# [What this task involves]
Put the lines from the line with "Le tee shirt blanc" up to and including the last line of the records into a Markdown table with the columns Row and Line, numbering each row and skipping blank lines. Leave the pictures out of the answer.
── Material shown
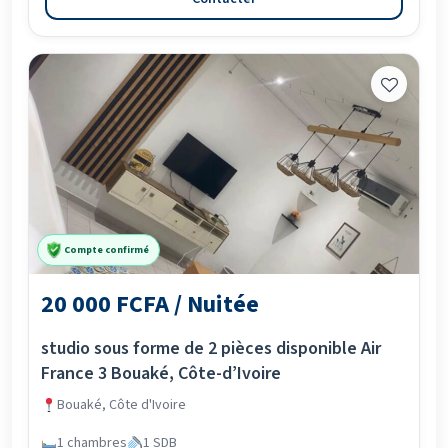
Compte confirmé
20 000 FCFA / Nuitée
studio sous forme de 2 pièces disponible Air
France 3 Bouaké, Côte-d’Ivoire
Bouaké, Côte d'Ivoire
1 chambres
1 SDB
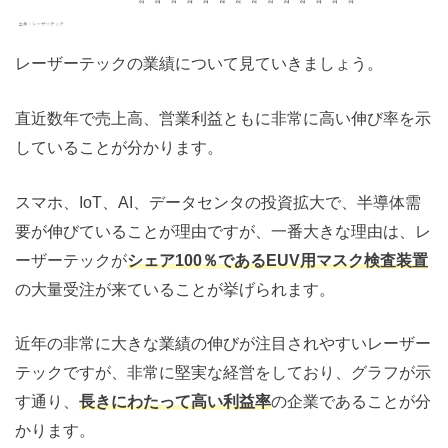
レーザーテックの業績について見ていきましょう。
直近数年で売上高、営業利益ともに非常に高い伸び率を示
していることが分かります。
スマホ、IoT、AI、データセンタの投資拡大で、半導体需
要が伸びていることが理由ですが、一番大きな理由は、レ
ーザーテックが
シェア100％であるEUV用マスク検査装置
の大量受注が来ていることが挙げられます。
近年の非常に大きな業績の伸びが注目されやすいレーザー
テックですが、非常に堅実な経営をしており、グラフが示
す通り、
長きにわたって高い利益率
の企業であることが分
かります。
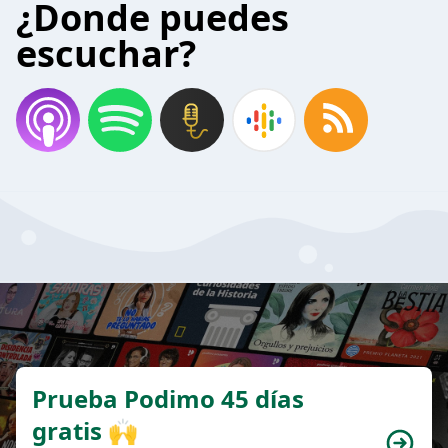
¿Donde puedes
escuchar?
Prueba Podimo 45 días
gratis 🙌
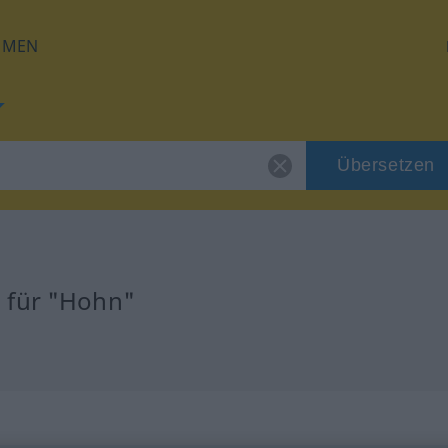
HMEN
Übersetzen
 für "Hohn"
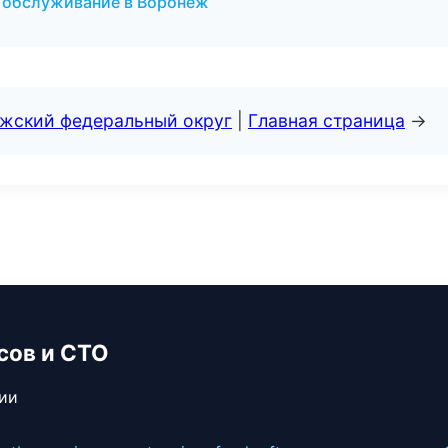
е обслуживание в Воронеж
лжский федеральный округ
|
Главная страница
→
сов и СТО
сии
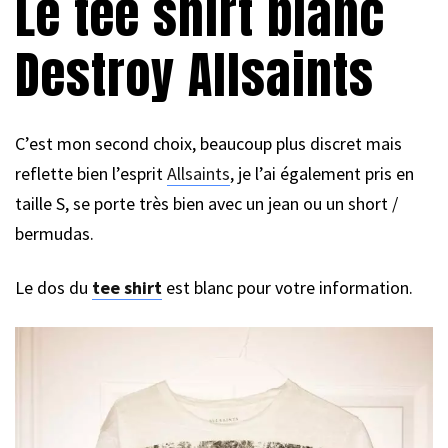
Le tee shirt blanc
Destroy Allsaints
C’est mon second choix, beaucoup plus discret mais
reflette bien l’esprit
Allsaints
, je l’ai également pris en
taille S, se porte très bien avec un jean ou un short /
bermudas.
Le dos du
tee shirt
est blanc pour votre information.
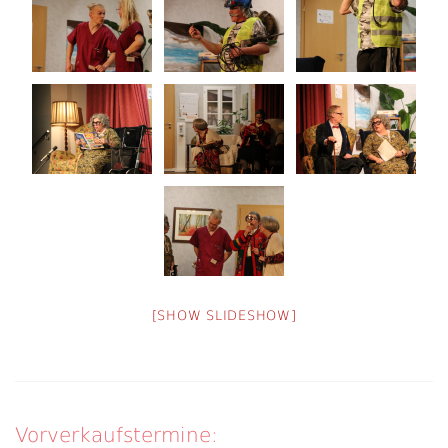
[SHOW SLIDESHOW]
Vorverkaufstermine:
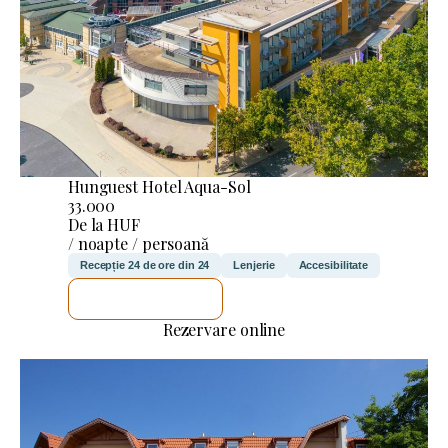
Hunguest Hotel Aqua-Sol
33.000
De la HUF
/ noapte / persoană
Recepție 24 de ore din 24
Lenjerie
Accesibilitate
VOI VERIFICA
Rezervare online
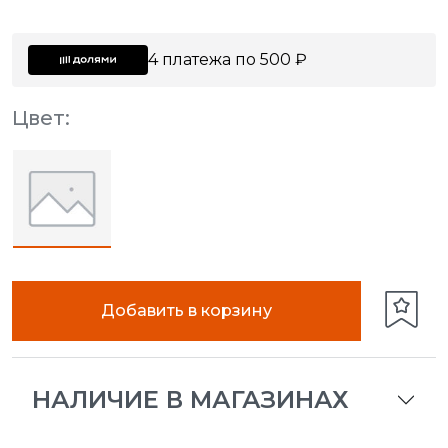
4 платежа по 500 ₽
Цвет:
Добавить в корзину
НАЛИЧИЕ В МАГАЗИНАХ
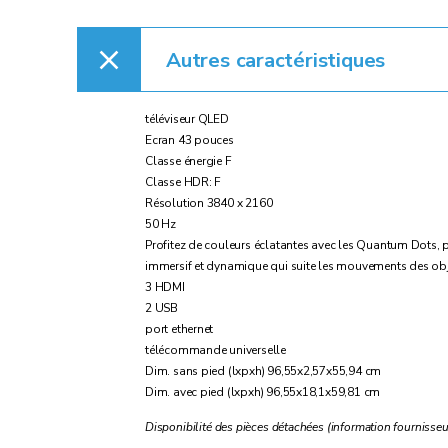
Autres caractéristiques
téléviseur QLED
Ecran 43 pouces
Classe énergie F
Classe HDR: F
Résolution 3840 x 2160
50 Hz
Profitez de couleurs éclatantes avec les Quantum Dots, p
immersif et dynamique qui suite les mouvements des obje
3 HDMI
2 USB
port ethernet
télécommande universelle
Dim. sans pied (lxpxh) 96,55x2,57x55,94 cm
Dim. avec pied (lxpxh) 96,55x18,1x59,81 cm
Disponibilité des pièces détachées (information fournisseur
────
# [Answer to this exercise]
| Row | Line |
|---|---|
| 1 | Le tee shirt blanc |
| 2 | Destroy Allsaints |
| 3 | C’est mon second choix, beaucoup plus discret mais |
| 4 | reflette bien l’esprit |
| 5 | Allsaints |
| 6 | , je l’ai également pris en |
| 7 | taille S, se porte très bien avec un jean ou un short / |
| 8 | bermudas. |
| 9 | Le dos du |
| 10 | tee shirt |
| 11 | est blanc pour votre information. |
| 12 | [SHOW SLIDESHOW] |
| 13 | Vorverkaufstermine: |
| 14 | Hunguest Hotel Aqua-Sol |
| 15 | 33.000 |
| 16 | De la HUF |
| 17 | / noapte / persoană |
| 18 | Recepție 24 de ore din 24 |
| 19 | Lenjerie |
| 20 | Accesibilitate |
| 21 | VOI VERIFICA |
| 22 | Rezervare online |
| 23 | 4 платежа по 500 ₽ |
| 24 | Цвет: |
| 25 | Добавить в корзину |
| 26 | НАЛИЧИЕ В МАГАЗИНАХ |
| 27 | Autres caractéristiques |
| 28 | téléviseur QLED |
| 29 | Ecran 43 pouces |
| 30 | Classe énergie F |
| 31 | Classe HDR: F |
| 32 | Résolution 3840 x 2160 |
| 33 | 50 Hz |
| 34 | Profitez de couleurs éclatantes avec les Quantum Dots, p |
| 35 | immersif et dynamique qui suite les mouvements des obje |
| 36 | 3 HDMI |
| 37 | 2 USB |
| 38 | port ethernet |
| 39 | télécommande universelle |
| 40 | Dim. sans pied (lxpxh) 96,55x2,57x55,94 cm |
| 41 | Dim. avec pied (lxpxh) 96,55x18,1x59,81 cm |
| 42 | Disponibilité des pièces détachées (information fournisseur |